**What to work on**
In the material below, which lines hold the word "profissionais"? Pick each one out.

*** Opening Records for this task ***

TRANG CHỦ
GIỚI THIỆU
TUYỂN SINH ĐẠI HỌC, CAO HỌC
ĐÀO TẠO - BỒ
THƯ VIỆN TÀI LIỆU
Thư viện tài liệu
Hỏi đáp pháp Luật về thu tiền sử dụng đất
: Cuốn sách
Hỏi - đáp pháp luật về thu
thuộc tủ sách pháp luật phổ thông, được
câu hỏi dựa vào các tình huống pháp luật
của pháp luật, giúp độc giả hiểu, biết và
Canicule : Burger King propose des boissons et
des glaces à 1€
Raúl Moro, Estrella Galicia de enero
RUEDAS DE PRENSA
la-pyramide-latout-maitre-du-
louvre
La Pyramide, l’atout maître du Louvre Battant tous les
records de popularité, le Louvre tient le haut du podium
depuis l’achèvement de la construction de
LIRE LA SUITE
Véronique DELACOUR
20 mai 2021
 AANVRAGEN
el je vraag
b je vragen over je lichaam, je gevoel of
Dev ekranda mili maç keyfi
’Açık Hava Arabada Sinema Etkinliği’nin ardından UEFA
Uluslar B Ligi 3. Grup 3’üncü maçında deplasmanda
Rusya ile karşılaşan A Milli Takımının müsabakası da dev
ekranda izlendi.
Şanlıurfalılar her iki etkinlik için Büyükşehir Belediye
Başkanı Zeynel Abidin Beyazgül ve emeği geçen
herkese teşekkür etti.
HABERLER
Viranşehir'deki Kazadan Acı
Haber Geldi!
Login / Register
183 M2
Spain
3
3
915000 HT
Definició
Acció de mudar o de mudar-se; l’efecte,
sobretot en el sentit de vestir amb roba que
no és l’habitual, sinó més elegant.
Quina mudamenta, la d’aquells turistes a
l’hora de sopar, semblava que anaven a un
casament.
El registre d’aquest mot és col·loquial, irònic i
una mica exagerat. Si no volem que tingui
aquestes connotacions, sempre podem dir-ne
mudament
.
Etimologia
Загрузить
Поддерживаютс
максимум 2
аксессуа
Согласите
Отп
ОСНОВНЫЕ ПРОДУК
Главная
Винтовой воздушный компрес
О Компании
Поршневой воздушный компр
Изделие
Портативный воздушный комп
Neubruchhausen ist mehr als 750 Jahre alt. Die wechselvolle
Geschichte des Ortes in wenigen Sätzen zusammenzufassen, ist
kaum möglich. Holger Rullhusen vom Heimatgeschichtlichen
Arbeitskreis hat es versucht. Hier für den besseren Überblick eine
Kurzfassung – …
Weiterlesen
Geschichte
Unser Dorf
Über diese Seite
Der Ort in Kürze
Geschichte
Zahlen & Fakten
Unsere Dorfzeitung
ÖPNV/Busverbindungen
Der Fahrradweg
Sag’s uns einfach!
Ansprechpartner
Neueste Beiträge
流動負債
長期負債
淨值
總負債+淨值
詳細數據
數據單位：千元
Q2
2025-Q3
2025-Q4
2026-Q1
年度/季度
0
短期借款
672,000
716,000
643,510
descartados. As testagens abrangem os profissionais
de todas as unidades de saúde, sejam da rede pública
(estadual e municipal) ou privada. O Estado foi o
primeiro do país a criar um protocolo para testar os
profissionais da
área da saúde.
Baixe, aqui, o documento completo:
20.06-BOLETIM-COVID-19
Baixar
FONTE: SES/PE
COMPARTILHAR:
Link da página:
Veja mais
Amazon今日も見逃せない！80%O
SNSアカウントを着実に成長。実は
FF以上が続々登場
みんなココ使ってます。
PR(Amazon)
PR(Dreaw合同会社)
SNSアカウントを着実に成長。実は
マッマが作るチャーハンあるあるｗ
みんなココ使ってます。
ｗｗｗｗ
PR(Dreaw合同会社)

*** Closing Records for this task ***

**Task output**
descartados. As testagens abrangem os profissionais
profissionais da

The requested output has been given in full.